▶ [Pose estimation data]
—————

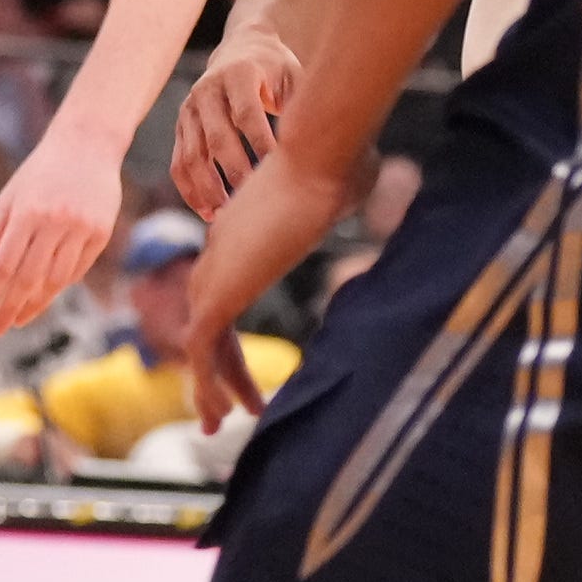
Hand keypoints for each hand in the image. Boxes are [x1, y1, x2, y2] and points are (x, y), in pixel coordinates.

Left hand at [0, 133, 122, 335]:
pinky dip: (56, 287)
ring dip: (33, 306)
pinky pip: (76, 271)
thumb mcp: (8, 198)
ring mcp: (81, 229)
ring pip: (54, 281)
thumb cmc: (40, 172)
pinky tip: (42, 297)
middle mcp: (55, 222)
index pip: (2, 267)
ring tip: (16, 320)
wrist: (87, 144)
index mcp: (26, 211)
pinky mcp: (101, 234)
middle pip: (27, 279)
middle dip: (8, 309)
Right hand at [170, 25, 299, 219]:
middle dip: (237, 173)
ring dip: (210, 189)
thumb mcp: (294, 75)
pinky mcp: (181, 127)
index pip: (247, 113)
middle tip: (257, 202)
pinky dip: (191, 190)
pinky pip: (179, 164)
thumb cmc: (277, 70)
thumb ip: (304, 104)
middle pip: (218, 138)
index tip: (280, 172)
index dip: (262, 144)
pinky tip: (209, 212)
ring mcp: (189, 109)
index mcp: (238, 74)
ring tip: (228, 215)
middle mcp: (207, 90)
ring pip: (192, 156)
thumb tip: (324, 143)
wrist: (241, 50)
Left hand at [186, 142, 351, 429]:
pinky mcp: (216, 293)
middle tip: (231, 407)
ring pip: (200, 341)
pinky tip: (224, 413)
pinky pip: (201, 350)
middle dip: (219, 366)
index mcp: (243, 230)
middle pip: (209, 319)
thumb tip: (380, 173)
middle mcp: (220, 251)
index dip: (234, 328)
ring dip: (210, 385)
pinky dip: (207, 382)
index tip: (247, 358)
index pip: (226, 288)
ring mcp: (214, 272)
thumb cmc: (340, 163)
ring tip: (220, 424)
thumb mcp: (346, 185)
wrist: (317, 158)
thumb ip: (349, 193)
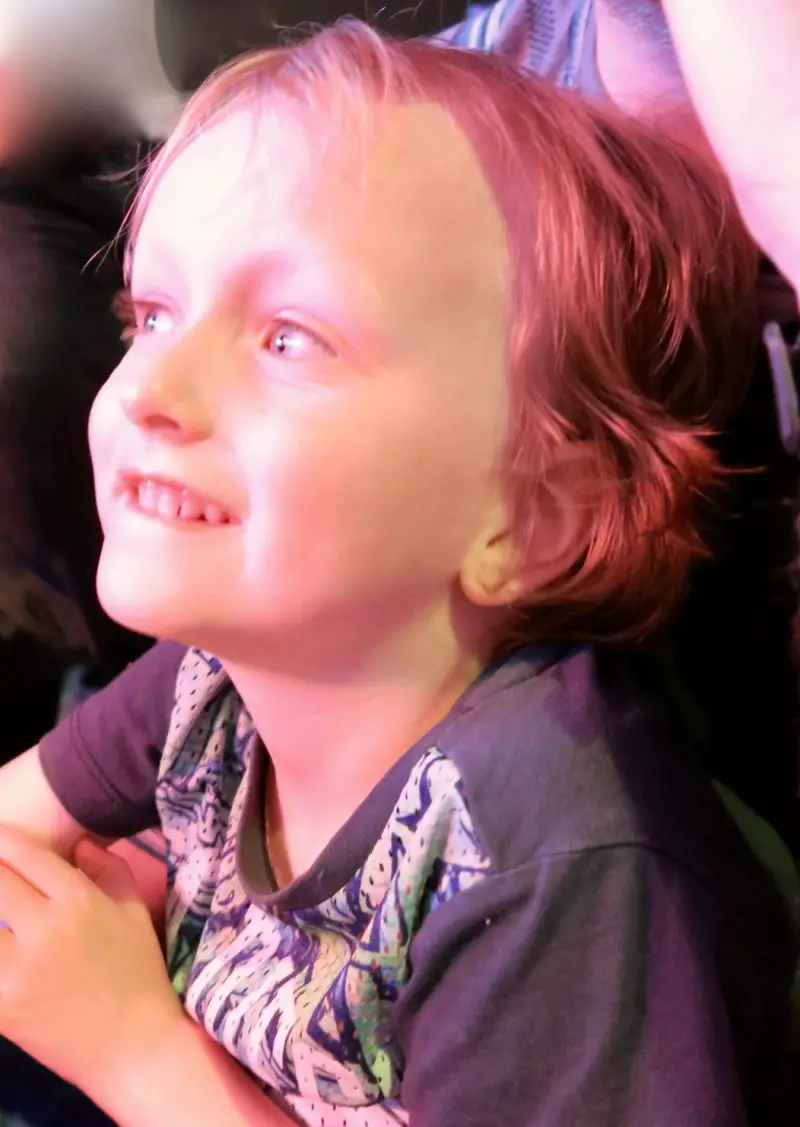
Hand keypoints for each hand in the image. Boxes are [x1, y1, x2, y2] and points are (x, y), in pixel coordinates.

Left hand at [0, 826, 183, 1098]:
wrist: (132, 1044)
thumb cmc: (137, 972)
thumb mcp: (133, 911)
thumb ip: (108, 868)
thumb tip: (78, 842)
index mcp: (78, 901)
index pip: (25, 854)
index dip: (3, 839)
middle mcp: (44, 929)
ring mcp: (16, 971)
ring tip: (0, 913)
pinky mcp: (1, 1005)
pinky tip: (0, 944)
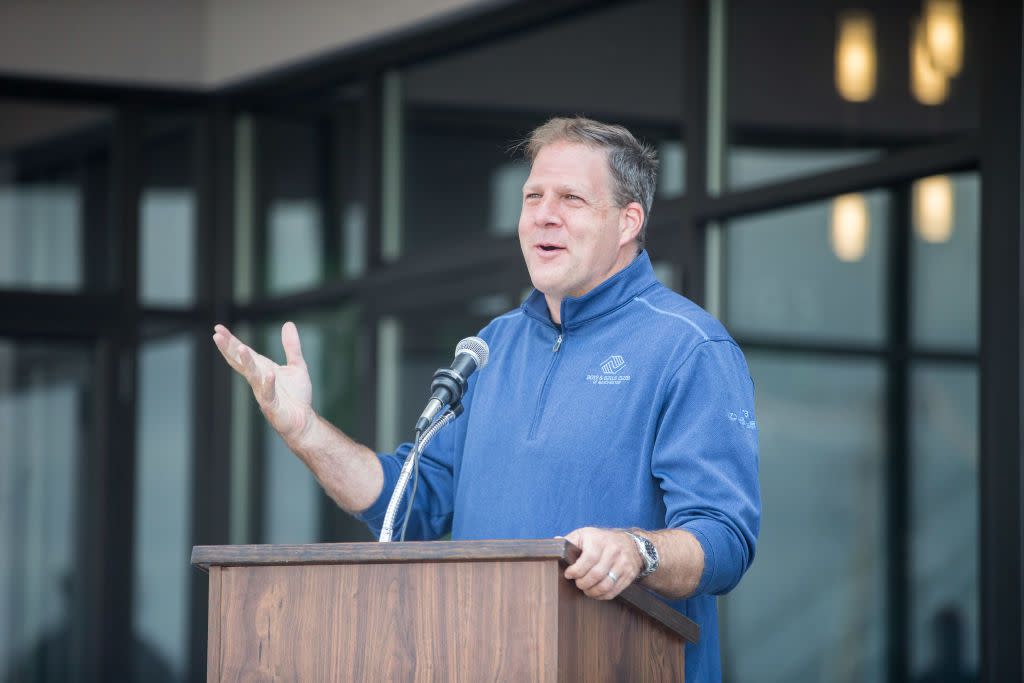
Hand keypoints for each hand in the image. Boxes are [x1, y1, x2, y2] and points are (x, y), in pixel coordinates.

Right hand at [212, 322, 312, 440]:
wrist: (303, 421)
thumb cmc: (296, 396)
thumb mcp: (296, 365)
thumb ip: (291, 346)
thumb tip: (288, 323)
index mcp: (262, 369)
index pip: (243, 353)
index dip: (231, 341)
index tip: (218, 328)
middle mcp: (258, 380)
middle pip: (240, 362)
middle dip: (229, 349)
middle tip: (217, 335)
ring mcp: (263, 393)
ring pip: (252, 376)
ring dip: (246, 363)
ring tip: (241, 347)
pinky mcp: (273, 406)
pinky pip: (269, 394)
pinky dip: (268, 384)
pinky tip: (269, 374)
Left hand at [562, 527, 643, 599]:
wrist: (630, 543)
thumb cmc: (601, 540)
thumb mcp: (585, 534)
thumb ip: (570, 540)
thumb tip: (555, 542)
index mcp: (599, 540)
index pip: (588, 559)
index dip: (576, 570)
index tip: (569, 574)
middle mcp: (613, 550)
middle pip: (596, 574)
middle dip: (583, 583)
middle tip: (578, 583)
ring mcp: (623, 563)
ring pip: (606, 585)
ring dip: (592, 591)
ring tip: (586, 589)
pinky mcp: (629, 574)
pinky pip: (614, 591)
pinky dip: (602, 596)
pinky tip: (596, 592)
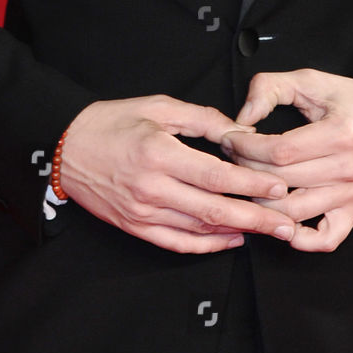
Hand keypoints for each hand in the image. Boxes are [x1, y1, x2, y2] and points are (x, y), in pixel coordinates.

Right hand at [57, 94, 297, 253]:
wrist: (65, 146)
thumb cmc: (112, 120)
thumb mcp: (158, 107)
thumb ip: (202, 119)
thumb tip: (241, 131)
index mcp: (160, 153)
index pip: (216, 176)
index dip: (251, 184)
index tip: (279, 187)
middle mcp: (152, 188)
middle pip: (214, 211)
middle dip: (256, 219)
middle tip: (287, 223)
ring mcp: (142, 213)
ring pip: (199, 231)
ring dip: (237, 233)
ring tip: (268, 231)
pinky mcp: (135, 227)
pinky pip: (177, 243)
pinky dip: (207, 246)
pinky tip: (231, 240)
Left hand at [220, 69, 352, 252]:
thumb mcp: (313, 81)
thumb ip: (272, 87)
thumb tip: (244, 115)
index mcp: (338, 133)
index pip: (278, 151)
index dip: (246, 147)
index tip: (231, 139)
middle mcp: (346, 168)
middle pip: (281, 182)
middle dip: (245, 170)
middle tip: (234, 157)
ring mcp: (351, 194)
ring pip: (294, 213)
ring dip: (261, 203)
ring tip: (248, 185)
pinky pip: (325, 239)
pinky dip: (300, 239)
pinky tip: (281, 222)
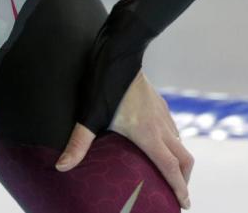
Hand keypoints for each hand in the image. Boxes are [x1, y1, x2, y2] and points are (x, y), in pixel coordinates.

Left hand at [57, 70, 193, 209]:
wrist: (122, 50)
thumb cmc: (106, 82)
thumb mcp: (90, 114)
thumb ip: (79, 143)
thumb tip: (62, 167)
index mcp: (148, 133)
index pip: (170, 166)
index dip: (179, 187)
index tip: (185, 203)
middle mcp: (160, 124)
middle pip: (184, 157)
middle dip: (184, 178)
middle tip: (178, 194)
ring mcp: (161, 112)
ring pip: (179, 142)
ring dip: (178, 161)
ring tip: (168, 173)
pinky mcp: (158, 102)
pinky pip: (172, 128)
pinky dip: (172, 143)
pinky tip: (157, 143)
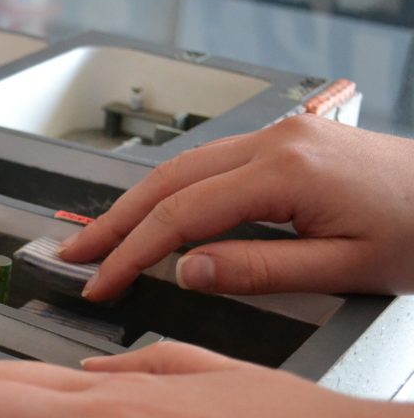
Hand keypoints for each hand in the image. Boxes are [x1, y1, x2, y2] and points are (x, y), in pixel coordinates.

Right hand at [58, 115, 413, 299]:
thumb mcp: (343, 269)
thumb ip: (257, 269)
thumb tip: (188, 270)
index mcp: (286, 170)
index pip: (181, 214)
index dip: (132, 251)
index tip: (101, 280)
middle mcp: (275, 141)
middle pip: (167, 179)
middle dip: (114, 220)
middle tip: (73, 252)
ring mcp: (278, 136)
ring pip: (182, 167)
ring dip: (136, 204)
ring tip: (100, 237)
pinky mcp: (284, 144)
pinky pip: (209, 166)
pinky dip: (170, 193)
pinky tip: (153, 213)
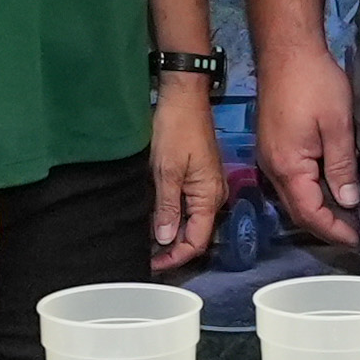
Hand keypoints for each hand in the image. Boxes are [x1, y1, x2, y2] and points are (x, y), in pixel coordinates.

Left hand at [145, 71, 224, 268]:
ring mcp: (206, 185)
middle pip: (196, 234)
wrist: (183, 95)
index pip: (197, 241)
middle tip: (146, 257)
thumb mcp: (167, 171)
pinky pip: (187, 205)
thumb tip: (166, 240)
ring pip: (190, 220)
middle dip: (172, 249)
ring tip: (146, 241)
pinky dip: (172, 216)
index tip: (153, 264)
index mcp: (210, 197)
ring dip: (171, 233)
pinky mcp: (198, 176)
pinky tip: (154, 218)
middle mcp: (213, 195)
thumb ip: (167, 208)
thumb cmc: (177, 129)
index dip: (176, 257)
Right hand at [257, 41, 359, 237]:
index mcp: (287, 167)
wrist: (287, 50)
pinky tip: (330, 188)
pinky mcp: (273, 146)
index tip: (358, 240)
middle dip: (327, 226)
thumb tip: (348, 201)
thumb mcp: (338, 125)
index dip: (334, 231)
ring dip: (319, 210)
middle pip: (298, 211)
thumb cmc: (314, 83)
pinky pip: (291, 181)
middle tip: (357, 232)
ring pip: (294, 197)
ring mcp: (269, 157)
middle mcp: (272, 168)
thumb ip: (341, 166)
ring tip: (348, 215)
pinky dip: (311, 192)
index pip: (310, 214)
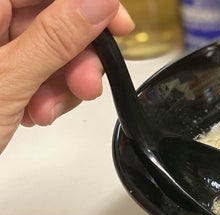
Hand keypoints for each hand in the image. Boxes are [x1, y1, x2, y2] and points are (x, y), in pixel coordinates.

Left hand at [0, 0, 133, 153]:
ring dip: (62, 83)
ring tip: (47, 109)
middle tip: (86, 84)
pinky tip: (32, 112)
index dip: (90, 3)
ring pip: (51, 49)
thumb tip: (102, 2)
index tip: (119, 26)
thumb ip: (56, 38)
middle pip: (54, 18)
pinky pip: (37, 71)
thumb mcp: (8, 79)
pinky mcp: (0, 74)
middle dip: (78, 56)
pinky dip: (45, 94)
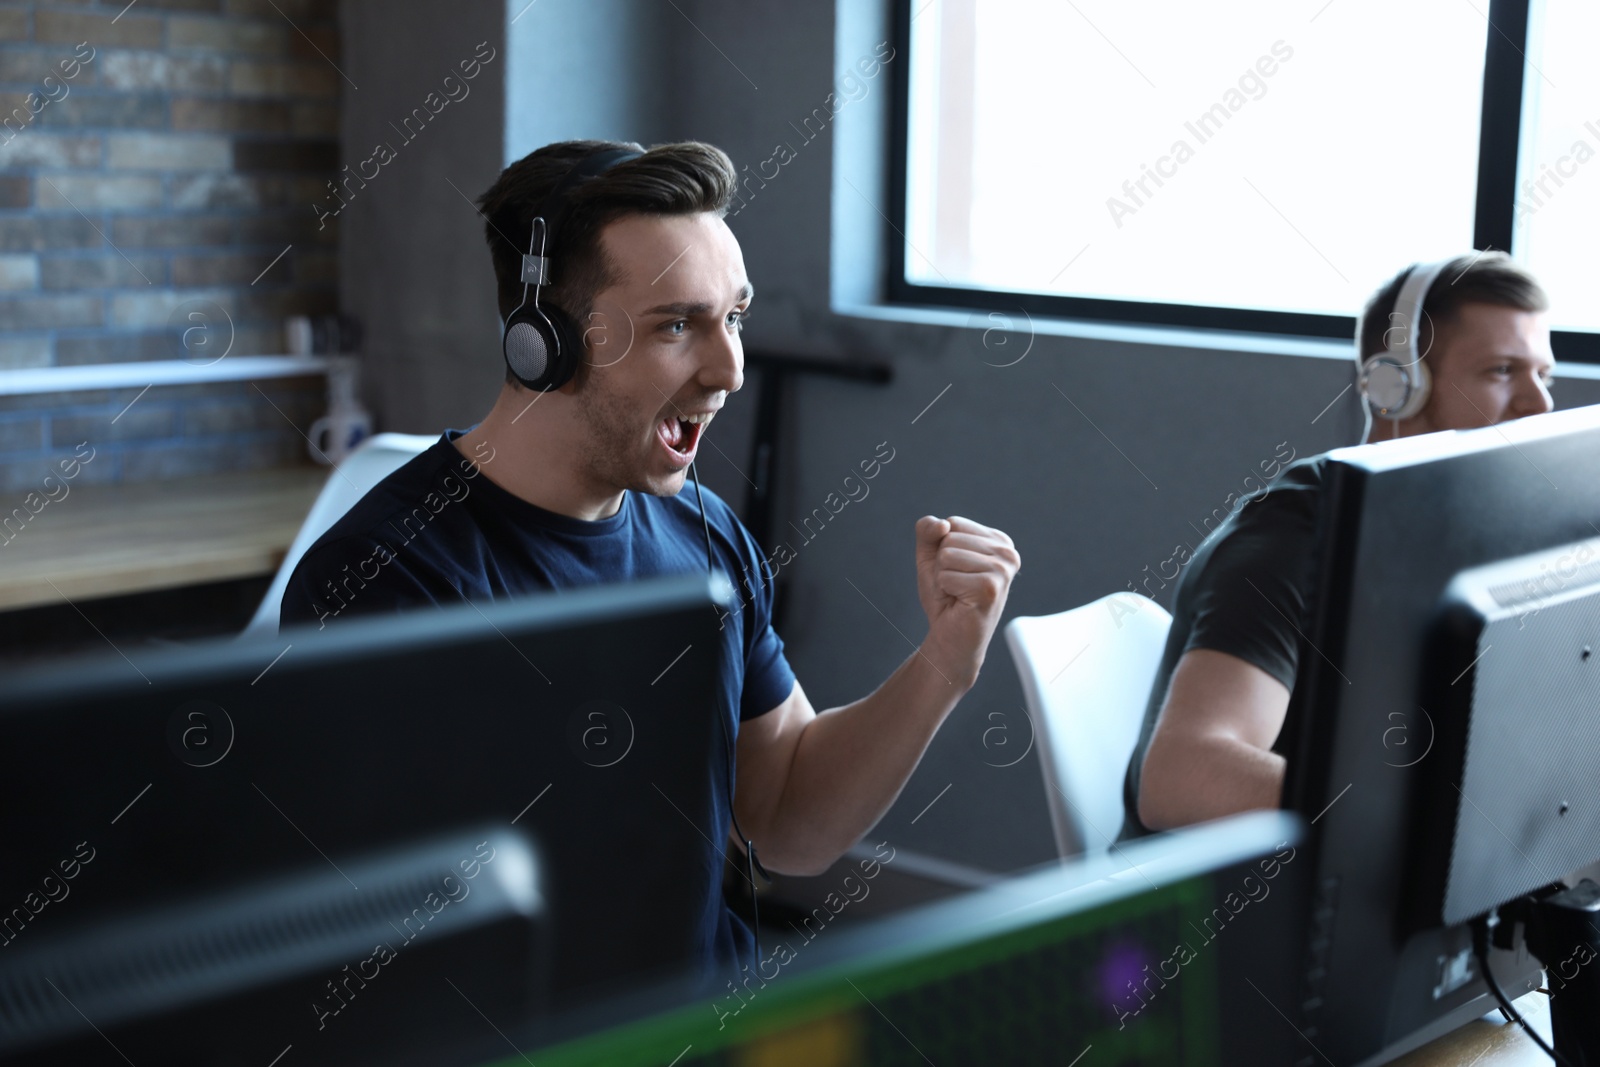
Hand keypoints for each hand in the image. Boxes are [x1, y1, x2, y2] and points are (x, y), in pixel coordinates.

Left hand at [914, 515, 1019, 687]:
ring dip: (943, 577)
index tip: (955, 570)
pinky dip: (944, 590)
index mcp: (999, 541)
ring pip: (946, 555)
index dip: (941, 548)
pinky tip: (959, 602)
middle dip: (941, 564)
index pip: (953, 523)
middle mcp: (1007, 552)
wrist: (950, 638)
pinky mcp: (991, 588)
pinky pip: (946, 575)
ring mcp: (1002, 570)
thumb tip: (942, 524)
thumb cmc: (945, 597)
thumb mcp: (931, 556)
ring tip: (957, 594)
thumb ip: (928, 531)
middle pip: (949, 537)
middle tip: (955, 586)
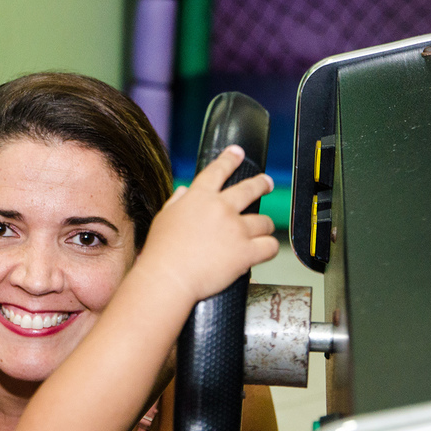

—————

▶ [Problem to solve] All lines from the start of the entries above through the line containing "index tip: (280, 172)" are to be given again exactly; the pictures are not.

▶ [Result]
Hand keypoints for each hand in the image. Boxes are [x1, y1, x2, y2] and points are (x, y), in pixel coordinates.

Left hand at [0, 133, 122, 335]:
pinky dip: (56, 287)
ring dip: (33, 306)
pinky pip: (76, 271)
thumb mcp: (8, 198)
ring mcp: (81, 229)
ring pip: (54, 281)
thumb cmc: (40, 172)
pinky tip: (42, 297)
middle mcp: (55, 222)
index pip: (2, 267)
ring tip: (16, 320)
wrist: (87, 144)
index mcp: (26, 211)
pinky mcp: (101, 234)
middle pip: (27, 279)
middle dip: (8, 309)
Right hand at [170, 25, 299, 219]:
middle dip: (237, 173)
ring dip: (210, 189)
thumb mcp: (294, 75)
pinky mcp: (181, 127)
index pip: (247, 113)
middle tip: (257, 202)
pinky dip: (191, 190)
pinky pip: (179, 164)
thumb cmc: (277, 70)
thumb ip: (304, 104)
middle pip: (218, 138)
index tip: (280, 172)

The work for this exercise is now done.